Economia
Leilão de baterias precisa de melhorias, avalia advogado
A proposta para as regras do leilão de baterias, previsto para abril deste ano, necessita de ajustes para garantir que esteja alinhada aos princípios constitucionais de competitividade, isonomia, eficiência e motivação, além de respeitar a Política Nacional de Transição Energética (PNTE) e os compromissos climáticos do Brasil.
Essa é a análise do advogado Saulo Benigno Puttini, sócio do Levy Salomão e Salomão, que alerta para o risco de contestações judiciais sobre o processo.
Em novembro do ano passado, o Ministério de Minas e Energia iniciou uma consulta pública (CP n° 202/2025) com sugestões para o Leilão de Reserva de Capacidade na forma de Potência – Armazenamento, sendo essa a segunda versão elaborada pela Pasta, já que a primeira consulta foi aberta em setembro de 2024. A versão final do texto ainda não foi divulgada.
Puttini questiona a falta de neutralidade tecnológica, já que o texto limita a participação dos sistemas de armazenamento a baterias eletroquímicas, sem apresentar uma justificativa técnica contundente.
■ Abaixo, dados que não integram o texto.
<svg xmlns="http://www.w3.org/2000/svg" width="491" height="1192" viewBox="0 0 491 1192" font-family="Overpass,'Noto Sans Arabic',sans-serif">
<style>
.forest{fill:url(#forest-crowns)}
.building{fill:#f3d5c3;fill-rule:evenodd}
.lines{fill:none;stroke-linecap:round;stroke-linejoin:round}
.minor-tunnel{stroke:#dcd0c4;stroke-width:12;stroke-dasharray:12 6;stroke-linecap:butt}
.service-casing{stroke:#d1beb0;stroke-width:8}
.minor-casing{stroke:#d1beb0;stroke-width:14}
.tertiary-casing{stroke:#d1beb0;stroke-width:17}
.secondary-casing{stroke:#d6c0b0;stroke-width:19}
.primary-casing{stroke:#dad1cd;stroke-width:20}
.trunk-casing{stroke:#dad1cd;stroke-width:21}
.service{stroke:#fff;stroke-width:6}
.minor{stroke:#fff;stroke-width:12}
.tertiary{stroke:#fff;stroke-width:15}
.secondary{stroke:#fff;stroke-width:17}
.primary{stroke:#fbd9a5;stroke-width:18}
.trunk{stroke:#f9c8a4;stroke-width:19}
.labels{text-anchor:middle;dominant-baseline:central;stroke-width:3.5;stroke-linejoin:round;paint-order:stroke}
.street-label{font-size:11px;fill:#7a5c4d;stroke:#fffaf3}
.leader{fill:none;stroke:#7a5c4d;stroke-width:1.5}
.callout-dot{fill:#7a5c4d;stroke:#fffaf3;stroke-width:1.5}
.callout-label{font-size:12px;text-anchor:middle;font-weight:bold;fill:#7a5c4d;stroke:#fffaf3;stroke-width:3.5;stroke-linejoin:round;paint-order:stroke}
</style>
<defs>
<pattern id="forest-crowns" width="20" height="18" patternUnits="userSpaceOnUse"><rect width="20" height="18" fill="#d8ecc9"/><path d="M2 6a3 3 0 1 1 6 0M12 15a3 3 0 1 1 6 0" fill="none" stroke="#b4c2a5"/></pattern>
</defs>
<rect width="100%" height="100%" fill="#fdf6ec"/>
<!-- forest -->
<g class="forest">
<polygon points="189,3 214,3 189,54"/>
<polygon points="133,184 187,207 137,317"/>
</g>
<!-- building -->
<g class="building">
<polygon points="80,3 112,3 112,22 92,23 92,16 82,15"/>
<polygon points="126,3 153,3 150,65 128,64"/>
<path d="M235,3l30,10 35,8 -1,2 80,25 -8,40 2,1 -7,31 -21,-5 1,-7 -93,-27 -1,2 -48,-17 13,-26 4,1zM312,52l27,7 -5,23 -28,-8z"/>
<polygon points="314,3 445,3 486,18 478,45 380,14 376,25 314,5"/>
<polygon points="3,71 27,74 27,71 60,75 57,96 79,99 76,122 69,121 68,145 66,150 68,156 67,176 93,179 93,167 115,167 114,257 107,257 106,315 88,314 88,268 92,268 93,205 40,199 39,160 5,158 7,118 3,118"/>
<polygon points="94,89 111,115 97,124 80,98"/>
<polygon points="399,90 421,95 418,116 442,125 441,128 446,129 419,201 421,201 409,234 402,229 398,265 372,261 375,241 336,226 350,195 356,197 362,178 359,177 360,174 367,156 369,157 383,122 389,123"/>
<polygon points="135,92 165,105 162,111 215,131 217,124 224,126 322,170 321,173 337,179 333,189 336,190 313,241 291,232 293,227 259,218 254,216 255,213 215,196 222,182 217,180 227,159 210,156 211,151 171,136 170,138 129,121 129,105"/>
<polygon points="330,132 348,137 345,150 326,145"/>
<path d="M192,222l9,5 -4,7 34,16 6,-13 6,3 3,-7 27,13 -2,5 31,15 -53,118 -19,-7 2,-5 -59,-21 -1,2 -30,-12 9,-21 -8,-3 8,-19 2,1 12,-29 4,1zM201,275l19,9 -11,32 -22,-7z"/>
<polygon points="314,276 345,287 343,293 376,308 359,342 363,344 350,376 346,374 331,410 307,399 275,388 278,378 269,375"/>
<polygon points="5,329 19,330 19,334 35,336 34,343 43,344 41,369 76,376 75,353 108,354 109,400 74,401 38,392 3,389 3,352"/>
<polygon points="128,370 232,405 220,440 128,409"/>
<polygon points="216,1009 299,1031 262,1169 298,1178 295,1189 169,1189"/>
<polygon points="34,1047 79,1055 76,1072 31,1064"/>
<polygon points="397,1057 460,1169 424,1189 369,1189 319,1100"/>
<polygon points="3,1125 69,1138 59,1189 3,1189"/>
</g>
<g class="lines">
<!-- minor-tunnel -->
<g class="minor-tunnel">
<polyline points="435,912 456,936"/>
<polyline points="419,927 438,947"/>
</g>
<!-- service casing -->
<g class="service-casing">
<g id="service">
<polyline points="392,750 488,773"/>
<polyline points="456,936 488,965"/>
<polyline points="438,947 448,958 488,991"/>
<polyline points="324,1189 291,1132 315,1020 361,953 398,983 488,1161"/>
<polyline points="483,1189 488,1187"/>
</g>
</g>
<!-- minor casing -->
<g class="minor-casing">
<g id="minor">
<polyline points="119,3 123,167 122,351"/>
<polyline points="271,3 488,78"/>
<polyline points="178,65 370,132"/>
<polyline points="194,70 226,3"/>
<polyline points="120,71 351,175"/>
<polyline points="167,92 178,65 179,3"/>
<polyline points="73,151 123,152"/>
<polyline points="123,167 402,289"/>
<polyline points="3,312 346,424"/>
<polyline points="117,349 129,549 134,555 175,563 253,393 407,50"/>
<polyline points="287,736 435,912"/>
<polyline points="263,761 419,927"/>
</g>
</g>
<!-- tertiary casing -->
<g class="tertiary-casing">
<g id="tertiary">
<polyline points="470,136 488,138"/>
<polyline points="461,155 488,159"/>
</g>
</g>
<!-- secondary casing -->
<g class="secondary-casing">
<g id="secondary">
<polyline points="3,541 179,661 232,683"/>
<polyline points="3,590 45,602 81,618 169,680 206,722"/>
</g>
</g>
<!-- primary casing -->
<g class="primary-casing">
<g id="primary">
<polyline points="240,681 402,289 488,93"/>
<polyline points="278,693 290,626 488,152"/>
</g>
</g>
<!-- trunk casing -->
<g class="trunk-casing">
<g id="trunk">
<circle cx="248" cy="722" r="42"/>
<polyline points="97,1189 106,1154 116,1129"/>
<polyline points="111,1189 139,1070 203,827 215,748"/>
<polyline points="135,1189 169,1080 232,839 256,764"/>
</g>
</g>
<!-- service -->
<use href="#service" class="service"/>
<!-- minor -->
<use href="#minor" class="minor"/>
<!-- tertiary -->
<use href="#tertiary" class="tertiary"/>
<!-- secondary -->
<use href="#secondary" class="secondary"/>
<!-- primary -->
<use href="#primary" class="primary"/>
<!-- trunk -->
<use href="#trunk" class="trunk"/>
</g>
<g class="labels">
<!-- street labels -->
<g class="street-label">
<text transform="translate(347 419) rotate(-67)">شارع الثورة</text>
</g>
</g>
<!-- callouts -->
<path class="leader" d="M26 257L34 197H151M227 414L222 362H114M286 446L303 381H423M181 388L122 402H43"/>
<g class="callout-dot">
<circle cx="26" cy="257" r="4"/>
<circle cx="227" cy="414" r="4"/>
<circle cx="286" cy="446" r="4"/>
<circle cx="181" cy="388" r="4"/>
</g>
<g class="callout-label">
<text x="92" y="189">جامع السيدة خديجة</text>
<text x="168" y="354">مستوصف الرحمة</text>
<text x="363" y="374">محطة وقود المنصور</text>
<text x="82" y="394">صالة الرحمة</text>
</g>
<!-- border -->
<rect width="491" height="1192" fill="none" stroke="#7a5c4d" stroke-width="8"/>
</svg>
Ele argumenta que essa limitação fere princípios constitucionais, decisões do Tribunal de Contas da União (TCU) e as práticas internacionais mais recomendadas.
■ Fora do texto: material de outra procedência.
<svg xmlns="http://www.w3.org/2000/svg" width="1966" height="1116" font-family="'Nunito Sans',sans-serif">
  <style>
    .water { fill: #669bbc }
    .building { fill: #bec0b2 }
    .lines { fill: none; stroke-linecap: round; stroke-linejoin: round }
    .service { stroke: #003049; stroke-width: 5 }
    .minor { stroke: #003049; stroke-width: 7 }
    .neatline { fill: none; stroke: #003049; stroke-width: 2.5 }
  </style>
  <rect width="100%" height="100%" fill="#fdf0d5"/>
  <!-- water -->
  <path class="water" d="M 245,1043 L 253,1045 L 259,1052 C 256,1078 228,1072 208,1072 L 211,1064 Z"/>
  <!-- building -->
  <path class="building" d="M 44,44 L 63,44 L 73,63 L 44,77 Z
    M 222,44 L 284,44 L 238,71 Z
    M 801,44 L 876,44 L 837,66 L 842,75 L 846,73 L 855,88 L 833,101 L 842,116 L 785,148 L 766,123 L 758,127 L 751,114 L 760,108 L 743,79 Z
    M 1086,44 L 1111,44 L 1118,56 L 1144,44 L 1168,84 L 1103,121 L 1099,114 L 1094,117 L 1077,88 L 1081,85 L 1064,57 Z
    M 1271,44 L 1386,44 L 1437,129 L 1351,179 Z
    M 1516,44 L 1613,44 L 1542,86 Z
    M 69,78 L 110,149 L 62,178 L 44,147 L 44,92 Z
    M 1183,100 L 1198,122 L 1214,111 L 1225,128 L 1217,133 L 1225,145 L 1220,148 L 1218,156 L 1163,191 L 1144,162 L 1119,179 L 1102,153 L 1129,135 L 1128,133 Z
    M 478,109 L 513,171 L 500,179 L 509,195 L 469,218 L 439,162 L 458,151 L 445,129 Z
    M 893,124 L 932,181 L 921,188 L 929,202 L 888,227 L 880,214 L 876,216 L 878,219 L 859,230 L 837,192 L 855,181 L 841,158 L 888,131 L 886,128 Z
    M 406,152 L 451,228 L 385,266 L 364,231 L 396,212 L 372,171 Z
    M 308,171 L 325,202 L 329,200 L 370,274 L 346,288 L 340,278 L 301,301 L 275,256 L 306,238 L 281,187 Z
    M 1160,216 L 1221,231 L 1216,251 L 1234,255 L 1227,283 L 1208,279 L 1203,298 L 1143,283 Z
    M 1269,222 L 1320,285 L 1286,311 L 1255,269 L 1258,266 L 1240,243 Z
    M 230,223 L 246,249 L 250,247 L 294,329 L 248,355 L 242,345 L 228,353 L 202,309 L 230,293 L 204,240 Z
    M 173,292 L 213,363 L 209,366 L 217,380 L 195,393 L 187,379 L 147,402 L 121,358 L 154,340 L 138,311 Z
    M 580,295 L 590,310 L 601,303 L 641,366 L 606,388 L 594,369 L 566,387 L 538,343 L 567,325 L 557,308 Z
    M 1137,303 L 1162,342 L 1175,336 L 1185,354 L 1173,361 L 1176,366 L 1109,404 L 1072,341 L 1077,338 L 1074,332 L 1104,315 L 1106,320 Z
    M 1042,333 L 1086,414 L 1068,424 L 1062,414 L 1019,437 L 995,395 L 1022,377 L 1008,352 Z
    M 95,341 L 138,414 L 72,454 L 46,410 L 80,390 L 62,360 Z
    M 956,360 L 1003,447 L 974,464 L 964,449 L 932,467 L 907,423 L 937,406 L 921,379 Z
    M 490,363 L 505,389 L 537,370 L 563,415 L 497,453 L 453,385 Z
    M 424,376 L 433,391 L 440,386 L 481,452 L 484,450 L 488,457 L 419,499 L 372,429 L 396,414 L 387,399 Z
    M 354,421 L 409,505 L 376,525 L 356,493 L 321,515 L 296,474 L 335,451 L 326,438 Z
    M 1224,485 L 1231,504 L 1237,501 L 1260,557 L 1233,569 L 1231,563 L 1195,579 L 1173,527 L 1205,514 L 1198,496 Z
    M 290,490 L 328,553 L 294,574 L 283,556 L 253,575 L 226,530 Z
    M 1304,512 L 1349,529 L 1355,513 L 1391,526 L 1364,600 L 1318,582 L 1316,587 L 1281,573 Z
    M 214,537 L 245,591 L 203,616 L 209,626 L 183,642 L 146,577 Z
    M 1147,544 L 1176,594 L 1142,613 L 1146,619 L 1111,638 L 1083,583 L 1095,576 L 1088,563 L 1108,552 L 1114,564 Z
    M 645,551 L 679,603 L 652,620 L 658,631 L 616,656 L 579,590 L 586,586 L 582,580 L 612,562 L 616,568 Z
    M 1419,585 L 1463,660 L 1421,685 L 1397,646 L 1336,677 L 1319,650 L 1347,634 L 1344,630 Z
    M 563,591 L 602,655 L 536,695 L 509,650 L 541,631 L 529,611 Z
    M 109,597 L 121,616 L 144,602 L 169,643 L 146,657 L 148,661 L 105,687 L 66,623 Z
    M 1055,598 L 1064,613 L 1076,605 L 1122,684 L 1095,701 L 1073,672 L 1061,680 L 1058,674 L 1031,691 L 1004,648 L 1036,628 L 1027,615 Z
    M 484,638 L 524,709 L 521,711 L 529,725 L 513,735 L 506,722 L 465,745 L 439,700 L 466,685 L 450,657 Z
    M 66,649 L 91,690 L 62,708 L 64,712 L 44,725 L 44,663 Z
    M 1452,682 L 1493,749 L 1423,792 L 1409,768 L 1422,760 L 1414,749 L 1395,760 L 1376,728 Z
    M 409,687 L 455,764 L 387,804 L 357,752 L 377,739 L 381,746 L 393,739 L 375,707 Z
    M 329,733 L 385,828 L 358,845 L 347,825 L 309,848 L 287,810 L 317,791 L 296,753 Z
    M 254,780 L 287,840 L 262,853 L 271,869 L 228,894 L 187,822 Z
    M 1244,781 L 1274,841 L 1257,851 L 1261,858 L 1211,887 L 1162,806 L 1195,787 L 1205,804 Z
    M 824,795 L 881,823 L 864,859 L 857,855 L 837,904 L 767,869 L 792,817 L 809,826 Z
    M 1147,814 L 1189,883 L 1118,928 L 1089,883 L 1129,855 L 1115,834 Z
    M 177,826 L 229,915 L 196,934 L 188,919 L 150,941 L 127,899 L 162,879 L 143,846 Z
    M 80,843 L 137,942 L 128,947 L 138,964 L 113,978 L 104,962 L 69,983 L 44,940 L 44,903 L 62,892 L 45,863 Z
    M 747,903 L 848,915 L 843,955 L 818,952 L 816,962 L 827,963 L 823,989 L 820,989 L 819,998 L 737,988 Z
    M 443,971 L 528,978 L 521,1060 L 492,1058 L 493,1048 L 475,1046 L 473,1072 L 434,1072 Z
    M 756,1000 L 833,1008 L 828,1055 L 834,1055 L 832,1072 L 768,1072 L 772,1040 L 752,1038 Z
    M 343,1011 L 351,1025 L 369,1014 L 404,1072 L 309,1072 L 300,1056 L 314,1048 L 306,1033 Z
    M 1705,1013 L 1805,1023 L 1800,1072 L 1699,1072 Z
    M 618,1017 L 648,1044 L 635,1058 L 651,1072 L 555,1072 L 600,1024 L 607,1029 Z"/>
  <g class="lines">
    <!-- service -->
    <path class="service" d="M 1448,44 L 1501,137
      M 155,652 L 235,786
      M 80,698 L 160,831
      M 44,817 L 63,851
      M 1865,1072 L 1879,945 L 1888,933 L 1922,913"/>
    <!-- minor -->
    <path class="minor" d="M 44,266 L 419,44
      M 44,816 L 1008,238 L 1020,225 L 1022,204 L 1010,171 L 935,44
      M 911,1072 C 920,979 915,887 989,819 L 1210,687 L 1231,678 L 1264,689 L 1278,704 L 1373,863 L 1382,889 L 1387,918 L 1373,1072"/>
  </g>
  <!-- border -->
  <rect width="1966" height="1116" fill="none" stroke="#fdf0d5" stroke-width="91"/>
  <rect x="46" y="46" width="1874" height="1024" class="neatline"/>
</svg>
“Focar em baterias como tecnologia exclusiva não é algo que muitos países adotam atualmente. Apesar de existirem exceções, com o ritmo acelerado de inovação tecnológica, realizar um leilão apenas para baterias é retroceder”, explica Puttini, que também é engenheiro.
Além disso, o advogado destaca que essa escolha contraria a PNTE, que recomenda que concorrências sejam conduzidas com neutralidade tecnológica para incentivar inovação e soluções ambientalmente sustentáveis. Embora compreenda a escolha das baterias pelo MME e pelo Operador Nacional do Sistema Elétrico (ONS), por ser uma tecnologia já consolidada, ele sugere que a seleção deveria se basear em atributos de desempenho, sem favorecer tecnologias específicas.
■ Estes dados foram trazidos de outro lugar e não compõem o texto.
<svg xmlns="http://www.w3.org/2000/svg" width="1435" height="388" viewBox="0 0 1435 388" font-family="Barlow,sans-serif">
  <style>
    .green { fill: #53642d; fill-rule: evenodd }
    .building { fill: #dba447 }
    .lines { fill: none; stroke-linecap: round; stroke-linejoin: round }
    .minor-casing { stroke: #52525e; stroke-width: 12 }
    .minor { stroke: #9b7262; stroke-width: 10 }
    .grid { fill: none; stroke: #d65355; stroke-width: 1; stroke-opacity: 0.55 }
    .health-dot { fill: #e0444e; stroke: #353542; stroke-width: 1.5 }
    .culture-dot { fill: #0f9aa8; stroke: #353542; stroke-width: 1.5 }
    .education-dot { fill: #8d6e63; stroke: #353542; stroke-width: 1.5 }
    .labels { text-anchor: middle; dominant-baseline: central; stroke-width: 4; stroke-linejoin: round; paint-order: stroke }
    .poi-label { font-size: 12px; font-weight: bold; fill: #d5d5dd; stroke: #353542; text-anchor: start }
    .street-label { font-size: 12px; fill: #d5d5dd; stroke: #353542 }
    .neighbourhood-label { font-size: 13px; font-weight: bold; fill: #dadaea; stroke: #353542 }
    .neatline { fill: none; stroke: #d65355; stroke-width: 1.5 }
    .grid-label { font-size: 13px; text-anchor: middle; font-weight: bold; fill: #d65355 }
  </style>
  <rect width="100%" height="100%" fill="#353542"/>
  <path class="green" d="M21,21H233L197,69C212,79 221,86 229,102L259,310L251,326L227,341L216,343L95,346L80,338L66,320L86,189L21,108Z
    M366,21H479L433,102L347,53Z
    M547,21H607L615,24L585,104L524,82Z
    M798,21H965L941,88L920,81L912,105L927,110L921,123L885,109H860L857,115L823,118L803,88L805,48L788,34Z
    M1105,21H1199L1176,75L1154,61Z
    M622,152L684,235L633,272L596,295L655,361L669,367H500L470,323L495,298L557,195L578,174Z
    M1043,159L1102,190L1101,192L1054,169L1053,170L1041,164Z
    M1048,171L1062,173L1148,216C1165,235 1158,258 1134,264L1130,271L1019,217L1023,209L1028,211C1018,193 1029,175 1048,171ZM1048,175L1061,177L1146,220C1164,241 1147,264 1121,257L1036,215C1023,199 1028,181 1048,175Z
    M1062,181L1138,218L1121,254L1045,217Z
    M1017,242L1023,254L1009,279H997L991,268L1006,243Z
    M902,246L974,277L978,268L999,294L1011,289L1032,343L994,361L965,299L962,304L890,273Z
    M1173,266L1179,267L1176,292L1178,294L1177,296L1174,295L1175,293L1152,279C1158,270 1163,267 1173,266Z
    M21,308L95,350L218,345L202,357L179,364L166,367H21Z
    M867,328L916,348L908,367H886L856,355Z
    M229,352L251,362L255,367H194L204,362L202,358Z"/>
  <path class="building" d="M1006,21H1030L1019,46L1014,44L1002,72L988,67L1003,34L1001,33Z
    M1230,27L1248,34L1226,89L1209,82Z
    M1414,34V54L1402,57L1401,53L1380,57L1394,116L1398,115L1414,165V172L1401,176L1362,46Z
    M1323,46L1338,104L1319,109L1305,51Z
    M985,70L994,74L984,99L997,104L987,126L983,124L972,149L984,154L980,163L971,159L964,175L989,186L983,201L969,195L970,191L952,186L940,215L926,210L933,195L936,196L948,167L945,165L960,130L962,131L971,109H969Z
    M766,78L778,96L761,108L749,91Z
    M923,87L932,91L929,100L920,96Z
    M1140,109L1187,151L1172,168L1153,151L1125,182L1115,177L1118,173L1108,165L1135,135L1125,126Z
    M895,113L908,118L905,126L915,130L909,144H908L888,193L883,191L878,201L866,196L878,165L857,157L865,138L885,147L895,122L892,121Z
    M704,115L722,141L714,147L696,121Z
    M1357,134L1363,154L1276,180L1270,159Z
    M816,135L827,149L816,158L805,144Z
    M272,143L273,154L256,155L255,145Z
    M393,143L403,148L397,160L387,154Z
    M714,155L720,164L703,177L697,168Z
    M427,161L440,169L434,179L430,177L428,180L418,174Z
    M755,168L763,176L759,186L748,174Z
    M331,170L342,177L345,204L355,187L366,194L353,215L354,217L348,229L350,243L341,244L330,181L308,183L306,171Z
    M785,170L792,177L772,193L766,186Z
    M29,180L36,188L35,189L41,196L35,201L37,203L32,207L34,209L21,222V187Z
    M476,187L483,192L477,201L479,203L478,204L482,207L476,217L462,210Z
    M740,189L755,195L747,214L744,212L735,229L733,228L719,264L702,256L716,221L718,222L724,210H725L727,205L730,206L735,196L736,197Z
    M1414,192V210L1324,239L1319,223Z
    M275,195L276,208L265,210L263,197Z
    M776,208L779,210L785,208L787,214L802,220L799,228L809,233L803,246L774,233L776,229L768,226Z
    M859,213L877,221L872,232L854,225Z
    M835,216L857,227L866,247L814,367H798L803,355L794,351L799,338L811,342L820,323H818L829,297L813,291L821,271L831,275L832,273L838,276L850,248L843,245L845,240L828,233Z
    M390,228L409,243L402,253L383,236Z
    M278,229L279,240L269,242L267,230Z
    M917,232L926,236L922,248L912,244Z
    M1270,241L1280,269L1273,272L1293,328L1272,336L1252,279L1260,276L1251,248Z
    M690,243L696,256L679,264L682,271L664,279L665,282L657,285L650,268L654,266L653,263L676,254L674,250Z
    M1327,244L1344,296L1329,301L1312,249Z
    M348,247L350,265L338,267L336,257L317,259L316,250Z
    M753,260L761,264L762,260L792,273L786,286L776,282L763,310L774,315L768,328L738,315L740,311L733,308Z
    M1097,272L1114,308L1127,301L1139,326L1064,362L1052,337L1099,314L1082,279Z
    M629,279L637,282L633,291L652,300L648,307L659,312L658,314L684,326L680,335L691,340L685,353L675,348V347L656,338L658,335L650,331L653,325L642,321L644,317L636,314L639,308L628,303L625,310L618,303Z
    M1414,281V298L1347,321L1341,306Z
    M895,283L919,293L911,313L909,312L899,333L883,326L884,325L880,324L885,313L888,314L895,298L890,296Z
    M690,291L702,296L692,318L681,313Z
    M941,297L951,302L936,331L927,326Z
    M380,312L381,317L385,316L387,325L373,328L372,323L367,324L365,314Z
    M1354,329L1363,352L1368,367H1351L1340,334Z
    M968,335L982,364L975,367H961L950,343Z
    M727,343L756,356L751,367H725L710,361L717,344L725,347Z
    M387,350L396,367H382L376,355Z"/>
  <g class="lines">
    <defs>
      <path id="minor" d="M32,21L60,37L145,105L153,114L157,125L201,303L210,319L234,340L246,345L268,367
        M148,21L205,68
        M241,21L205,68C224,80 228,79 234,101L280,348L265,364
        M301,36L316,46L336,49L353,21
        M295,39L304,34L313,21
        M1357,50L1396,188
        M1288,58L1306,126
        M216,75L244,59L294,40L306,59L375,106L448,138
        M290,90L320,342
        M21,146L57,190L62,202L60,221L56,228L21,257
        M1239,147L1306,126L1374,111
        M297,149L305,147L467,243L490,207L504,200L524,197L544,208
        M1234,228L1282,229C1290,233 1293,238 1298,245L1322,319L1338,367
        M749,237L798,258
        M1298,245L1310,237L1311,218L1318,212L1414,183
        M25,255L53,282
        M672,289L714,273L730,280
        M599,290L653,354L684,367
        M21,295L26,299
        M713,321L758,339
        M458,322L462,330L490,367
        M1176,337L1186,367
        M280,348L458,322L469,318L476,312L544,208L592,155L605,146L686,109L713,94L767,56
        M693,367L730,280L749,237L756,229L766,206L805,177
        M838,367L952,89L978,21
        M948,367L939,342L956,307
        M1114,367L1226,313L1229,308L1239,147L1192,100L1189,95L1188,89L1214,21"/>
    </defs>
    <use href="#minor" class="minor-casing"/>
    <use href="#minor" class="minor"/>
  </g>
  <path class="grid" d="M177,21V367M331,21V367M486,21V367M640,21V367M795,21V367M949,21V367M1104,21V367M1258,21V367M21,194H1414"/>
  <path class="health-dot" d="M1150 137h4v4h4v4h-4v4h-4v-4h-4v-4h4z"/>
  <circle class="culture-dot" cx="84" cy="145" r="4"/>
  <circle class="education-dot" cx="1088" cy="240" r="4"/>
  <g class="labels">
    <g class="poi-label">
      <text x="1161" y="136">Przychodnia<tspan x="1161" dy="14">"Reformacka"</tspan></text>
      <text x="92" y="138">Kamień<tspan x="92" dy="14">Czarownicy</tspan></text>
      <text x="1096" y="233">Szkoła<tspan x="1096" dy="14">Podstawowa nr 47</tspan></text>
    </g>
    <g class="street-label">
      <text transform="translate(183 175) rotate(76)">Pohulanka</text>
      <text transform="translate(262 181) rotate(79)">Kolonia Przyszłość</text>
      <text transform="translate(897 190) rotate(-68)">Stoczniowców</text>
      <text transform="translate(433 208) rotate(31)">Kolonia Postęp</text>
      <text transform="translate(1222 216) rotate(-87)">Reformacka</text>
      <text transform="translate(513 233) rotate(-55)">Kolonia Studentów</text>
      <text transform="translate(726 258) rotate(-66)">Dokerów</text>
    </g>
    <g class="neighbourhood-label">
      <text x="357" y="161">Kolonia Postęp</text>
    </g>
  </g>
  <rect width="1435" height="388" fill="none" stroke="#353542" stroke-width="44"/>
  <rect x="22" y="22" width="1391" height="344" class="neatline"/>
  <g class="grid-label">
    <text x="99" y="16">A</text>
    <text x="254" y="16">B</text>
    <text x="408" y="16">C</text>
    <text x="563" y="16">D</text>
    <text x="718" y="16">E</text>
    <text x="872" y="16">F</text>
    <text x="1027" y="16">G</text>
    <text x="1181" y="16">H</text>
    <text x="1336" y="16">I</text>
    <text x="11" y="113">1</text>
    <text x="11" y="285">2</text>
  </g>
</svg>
“Se os sistemas de armazenamento tivessem certos requisitos, talvez 60% a 70% dos contratos fossem para baterias, pela escala de produção, linhas de financiamento e investidores existentes, a curto prazo seria a solução mais viável. Porém, essa preferência traz riscos”, alerta, mencionando também o possível surgimento de questionamentos judiciais.
Puttini também considera que o prazo de 10 anos proposto para os contratos no leilão é insuficiente para amortizar adequadamente investimentos em projetos de capital intensivo.
A experiência internacional recomenda contratos mínimos de 15 anos, com possibilidade de extensão, para atrair investimentos, reduzir riscos e garantir tarifas acessíveis. A empresa brasileira WEG fez observações similares.
A justificativa para o prazo de 10 anos está relacionada à intenção de evitar o bloqueio em uma única tecnologia, mas isso gera problemas de financiabilidade, segundo o advogado.
A visão dele é que esse prazo pode restringir a participação a grandes grupos com ampla capacidade financeira, como Petrobras e Axia (ex-Eletrobras), que consigam se financiar adequadamente.
Além disso, ele aponta a ausência de critérios ambientais na proposta e sugere a inclusão de avaliações de ciclo de vida, limites de emissões e bônus para projetos com menor dependência de minerais críticos, alinhando o processo aos compromissos climáticos brasileiros.
“A extração dos minerais usados nas baterias é bastante poluente, sem contar o transporte e a dificuldade na reciclagem dos materiais e resíduos. A pegada de carbono deve ser considerada integralmente”, destaca.
Embora o leilão esteja previsto para abril, diversos agentes do setor elétrico acreditam que poderá haver um novo adiamento, pois após as diretrizes serem definidas pelo MME, a Agência Nacional de Energia Elétrica (Aneel) precisará elaborar uma minuta de edital que também passará por consulta pública, estendendo os prazos do processo.
Puttini acredita, entretanto, que se o atraso for pequeno em 2025, ainda será possível que os equipamentos entrem em operação em 2028. “Há margem para um pequeno adiamento”, conclui.